Army brigades won't be ready to fight. Navy aircraft carriers won't be deployed. The Air Force won't be able to operate radar surveillance 24 hours a day.
The dire scenarios are contained in a series of memos sent to Congress and obtained by The Washington Times. They stir memories of the late 1970s, when the Army declared itself a "hollow force" because depleted combat units could not perform in a war.
In the current instance, an Army memo uses the physiological term "ATROPHY" to underscore a warning that it will not be able to command brigade combat teams that can respond to hot spots outside of Afghanistan and South Korea.
"The strategic impact is a rapid atrophy of unit combat skills with a failure to meet demands of the National Military Strategy by the end of this year," the Army wrote in a recent memo to Capitol Hill.
In testimony Tuesday to the Senate Armed Services Committee, General Raymond Odierno, the Army Chief of Staff, declared, "The fiscal outlook which the U.S. Army faces in fiscal year 2013 is DIRE and, to my knowledge, UNPRECEDENTED."
He said no budget deal means the Army CUTS BACK TRAINING for 80 percent of its ground forces. "This will impact our units' basic war-fighting SKILLS and induce SHORTFALLS ACROSS CRITICAL SPECIALTIES, including aviation, intelligence, engineering and even our ability to recruit soldiers into our Army," he said.
The Pentagon's warnings are intended to prod Congress and President Obama to reach a deal that averts "sequestration" - automatic, across-the-board spending cuts set to begin March 1 that would remove up to $500 billion from the projected 10-year defense budget.
The debate moves to the Senate Armed Services Committee on Tuesday, when the members of the Joint Chiefs of Staff testify in person on what their memos predict.
The Pentagon ALREADY has cut more than $480 billion from its 10-year budget and is operating under a continuing resolution that holds spending at 2012 levels. Under sequestration, the Pentagon would have to cut an ADDITIONAL $42 billion by Sept. 30 and as much as $500 billion over the next 10 years.

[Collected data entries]
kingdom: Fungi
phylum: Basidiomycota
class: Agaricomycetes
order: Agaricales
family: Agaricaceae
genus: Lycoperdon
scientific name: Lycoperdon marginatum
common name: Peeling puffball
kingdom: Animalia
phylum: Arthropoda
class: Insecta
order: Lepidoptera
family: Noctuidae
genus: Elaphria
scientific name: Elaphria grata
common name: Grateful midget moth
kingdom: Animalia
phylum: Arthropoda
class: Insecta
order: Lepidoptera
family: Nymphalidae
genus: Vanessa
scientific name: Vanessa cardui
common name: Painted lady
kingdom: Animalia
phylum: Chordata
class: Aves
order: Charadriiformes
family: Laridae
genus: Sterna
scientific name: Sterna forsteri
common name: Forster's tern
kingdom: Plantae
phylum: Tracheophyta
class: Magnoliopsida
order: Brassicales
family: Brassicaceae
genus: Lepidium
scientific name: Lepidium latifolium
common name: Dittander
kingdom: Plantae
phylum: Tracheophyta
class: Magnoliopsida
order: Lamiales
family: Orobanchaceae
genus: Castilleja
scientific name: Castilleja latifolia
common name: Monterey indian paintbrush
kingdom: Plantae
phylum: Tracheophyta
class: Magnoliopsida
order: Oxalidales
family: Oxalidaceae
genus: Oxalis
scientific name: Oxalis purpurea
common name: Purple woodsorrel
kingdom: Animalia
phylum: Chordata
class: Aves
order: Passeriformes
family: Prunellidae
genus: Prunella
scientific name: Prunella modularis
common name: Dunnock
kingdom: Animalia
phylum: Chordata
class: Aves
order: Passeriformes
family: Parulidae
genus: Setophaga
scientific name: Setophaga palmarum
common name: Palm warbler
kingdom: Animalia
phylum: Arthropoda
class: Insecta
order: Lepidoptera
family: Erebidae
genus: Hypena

GIVEN TASK 1: Can you duplicate the passage from the excerpt on defense budget cuts starting at "Army brigades won't" and ending at "to Capitol Hill."?
GIVEN TASK 2:
Answer these questions from the excerpt on defense budget cuts:
(a) On what date are the automatic spending cuts set to begin?
(b) For what percentage of its ground forces would the Army cut back training without a budget deal?
(c) What physiological term does the Army memo use to underscore its warning?

WRITTEN ANSWER 1:
Army brigades won't be ready to fight. Navy aircraft carriers won't be deployed. The Air Force won't be able to operate radar surveillance 24 hours a day.
The dire scenarios are contained in a series of memos sent to Congress and obtained by The Washington Times. They stir memories of the late 1970s, when the Army declared itself a "hollow force" because depleted combat units could not perform in a war.
In the current instance, an Army memo uses the physiological term "ATROPHY" to underscore a warning that it will not be able to command brigade combat teams that can respond to hot spots outside of Afghanistan and South Korea.
"The strategic impact is a rapid atrophy of unit combat skills with a failure to meet demands of the National Military Strategy by the end of this year," the Army wrote in a recent memo to Capitol Hill.

WRITTEN ANSWER 2:
(a) March 1
(b) 80 percent
(c) Atrophy